**EXERCISE BRIEF**
Exact copies of the lines below, from the one with "Leila Brahem" up to and including the one with "260 đường 3 Tháng 2, Hòa Hưng, TP.", are what this calls for; leave out pictures.

--- --- ---

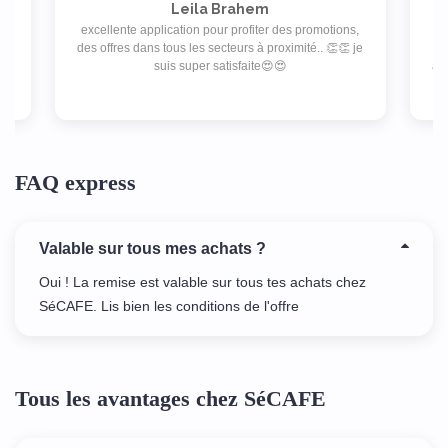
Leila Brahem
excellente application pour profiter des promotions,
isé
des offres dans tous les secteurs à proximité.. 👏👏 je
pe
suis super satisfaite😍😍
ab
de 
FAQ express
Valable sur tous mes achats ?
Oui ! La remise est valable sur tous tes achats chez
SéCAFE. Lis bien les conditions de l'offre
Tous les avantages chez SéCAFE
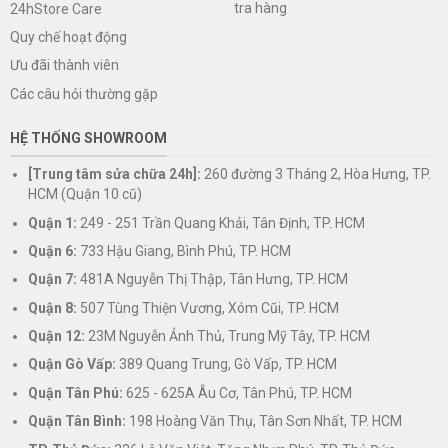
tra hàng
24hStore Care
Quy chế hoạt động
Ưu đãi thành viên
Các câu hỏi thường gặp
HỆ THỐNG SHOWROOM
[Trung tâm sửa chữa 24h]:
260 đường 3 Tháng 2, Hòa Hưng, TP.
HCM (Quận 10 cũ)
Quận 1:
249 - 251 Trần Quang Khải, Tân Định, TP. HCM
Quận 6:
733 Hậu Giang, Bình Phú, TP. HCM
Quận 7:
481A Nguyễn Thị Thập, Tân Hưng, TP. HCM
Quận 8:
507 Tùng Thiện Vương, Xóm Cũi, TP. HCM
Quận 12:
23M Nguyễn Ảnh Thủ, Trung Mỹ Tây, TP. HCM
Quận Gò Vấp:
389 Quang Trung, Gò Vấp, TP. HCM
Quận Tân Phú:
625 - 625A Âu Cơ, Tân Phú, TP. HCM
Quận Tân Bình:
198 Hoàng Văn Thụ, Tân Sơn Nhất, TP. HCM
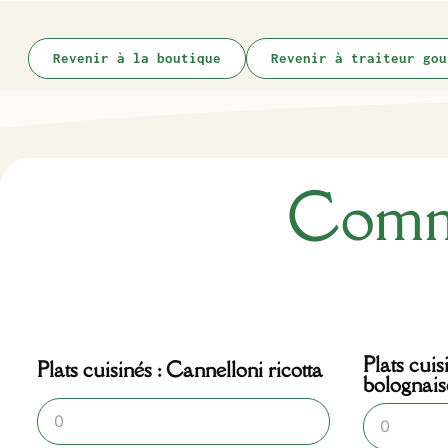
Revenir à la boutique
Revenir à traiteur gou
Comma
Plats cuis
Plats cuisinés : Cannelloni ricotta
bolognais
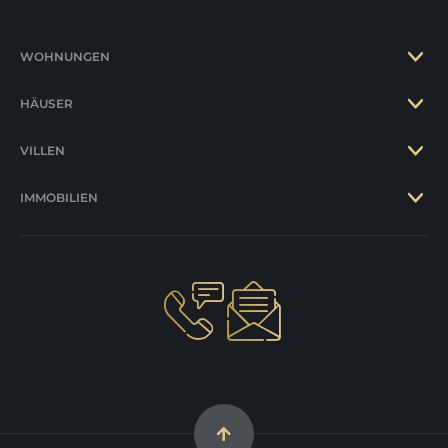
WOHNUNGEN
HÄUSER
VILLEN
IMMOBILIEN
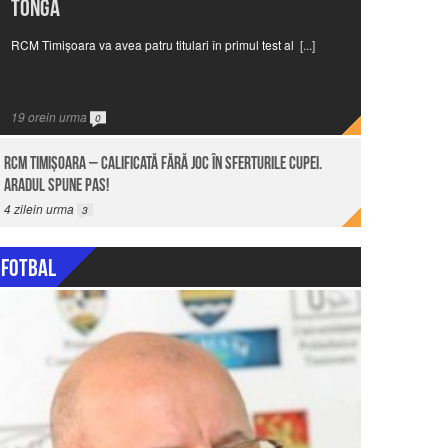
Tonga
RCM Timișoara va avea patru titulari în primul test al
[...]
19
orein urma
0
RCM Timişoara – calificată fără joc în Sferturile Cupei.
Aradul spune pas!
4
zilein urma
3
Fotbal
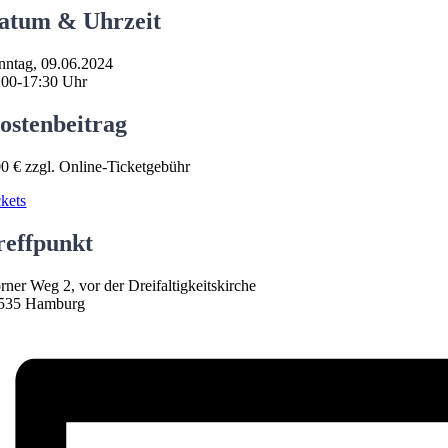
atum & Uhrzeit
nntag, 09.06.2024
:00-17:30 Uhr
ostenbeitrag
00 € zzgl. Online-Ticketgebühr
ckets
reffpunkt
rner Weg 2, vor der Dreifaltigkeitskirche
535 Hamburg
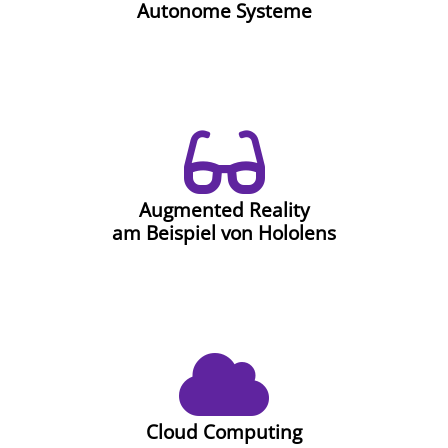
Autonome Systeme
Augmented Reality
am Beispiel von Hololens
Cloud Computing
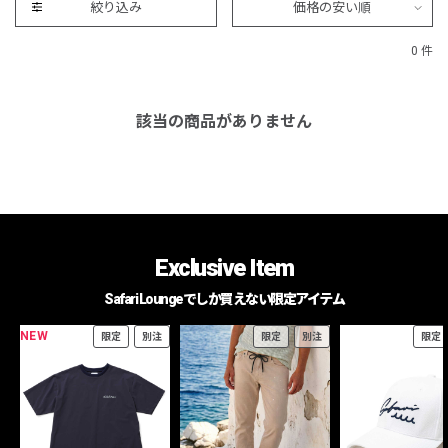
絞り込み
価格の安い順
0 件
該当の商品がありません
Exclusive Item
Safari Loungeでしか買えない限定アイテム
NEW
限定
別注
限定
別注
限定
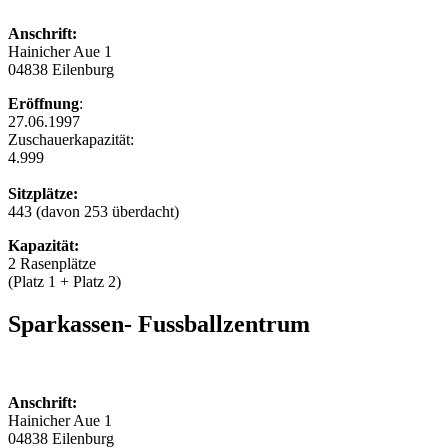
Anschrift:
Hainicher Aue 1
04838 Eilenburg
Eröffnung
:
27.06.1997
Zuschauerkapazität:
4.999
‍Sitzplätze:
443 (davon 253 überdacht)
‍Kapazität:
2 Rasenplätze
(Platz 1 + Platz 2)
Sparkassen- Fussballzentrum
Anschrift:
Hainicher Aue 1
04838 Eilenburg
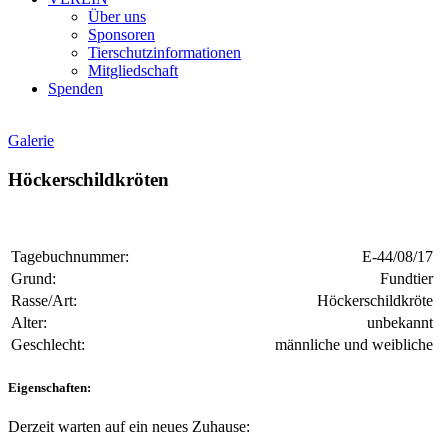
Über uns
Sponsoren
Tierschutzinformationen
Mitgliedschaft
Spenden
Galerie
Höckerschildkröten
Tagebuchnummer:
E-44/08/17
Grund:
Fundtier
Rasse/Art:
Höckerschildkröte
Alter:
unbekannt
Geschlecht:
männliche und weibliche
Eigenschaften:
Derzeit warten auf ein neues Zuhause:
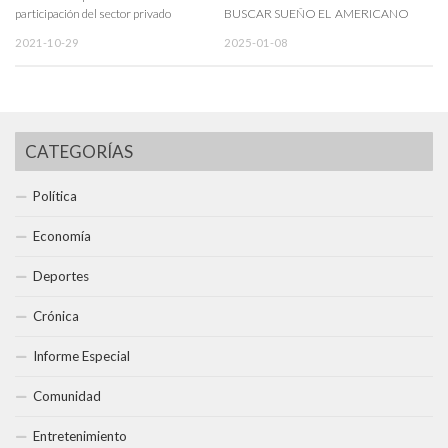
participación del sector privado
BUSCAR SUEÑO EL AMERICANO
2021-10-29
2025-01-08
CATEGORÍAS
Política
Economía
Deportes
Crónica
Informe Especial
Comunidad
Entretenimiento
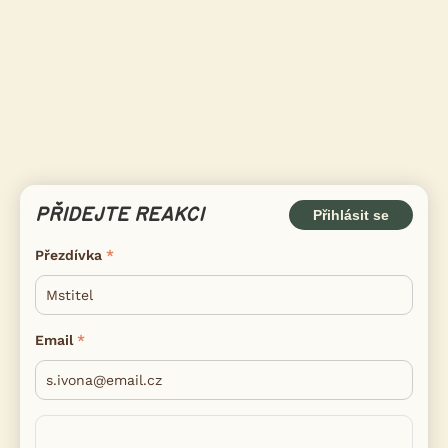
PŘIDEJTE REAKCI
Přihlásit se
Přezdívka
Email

--- --- ---

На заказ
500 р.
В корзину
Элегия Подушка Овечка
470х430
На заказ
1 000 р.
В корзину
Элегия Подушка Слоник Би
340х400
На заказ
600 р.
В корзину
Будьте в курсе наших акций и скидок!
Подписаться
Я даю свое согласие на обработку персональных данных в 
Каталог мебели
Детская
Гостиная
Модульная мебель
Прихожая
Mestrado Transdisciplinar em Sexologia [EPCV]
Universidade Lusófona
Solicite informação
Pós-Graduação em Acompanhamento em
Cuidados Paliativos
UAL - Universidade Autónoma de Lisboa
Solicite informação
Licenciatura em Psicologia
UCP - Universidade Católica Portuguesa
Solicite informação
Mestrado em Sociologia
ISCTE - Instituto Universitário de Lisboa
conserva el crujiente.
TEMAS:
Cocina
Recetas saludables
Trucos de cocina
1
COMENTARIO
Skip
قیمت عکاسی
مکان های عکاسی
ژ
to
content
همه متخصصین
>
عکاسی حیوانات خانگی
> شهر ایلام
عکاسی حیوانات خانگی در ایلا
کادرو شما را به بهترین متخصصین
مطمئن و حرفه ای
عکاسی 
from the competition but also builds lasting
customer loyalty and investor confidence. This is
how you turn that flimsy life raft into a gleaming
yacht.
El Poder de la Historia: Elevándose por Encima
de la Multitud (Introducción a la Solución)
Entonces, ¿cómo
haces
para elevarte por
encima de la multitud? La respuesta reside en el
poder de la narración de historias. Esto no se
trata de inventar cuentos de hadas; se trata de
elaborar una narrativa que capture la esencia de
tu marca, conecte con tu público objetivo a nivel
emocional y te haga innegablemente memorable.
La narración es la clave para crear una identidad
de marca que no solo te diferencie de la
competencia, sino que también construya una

--- --- ---

**SOLUTION FOR THIS EXERCISE**
Leila Brahem
excellente application pour profiter des promotions,
isé
des offres dans tous les secteurs à proximité.. 👏👏 je
pe
suis super satisfaite😍😍
ab
de 
FAQ express
Valable sur tous mes achats ?
Oui ! La remise est valable sur tous tes achats chez
SéCAFE. Lis bien les conditions de l'offre
Tous les avantages chez SéCAFE
tra hàng
24hStore Care
Quy chế hoạt động
Ưu đãi thành viên
Các câu hỏi thường gặp
HỆ THỐNG SHOWROOM
[Trung tâm sửa chữa 24h]:
260 đường 3 Tháng 2, Hòa Hưng, TP.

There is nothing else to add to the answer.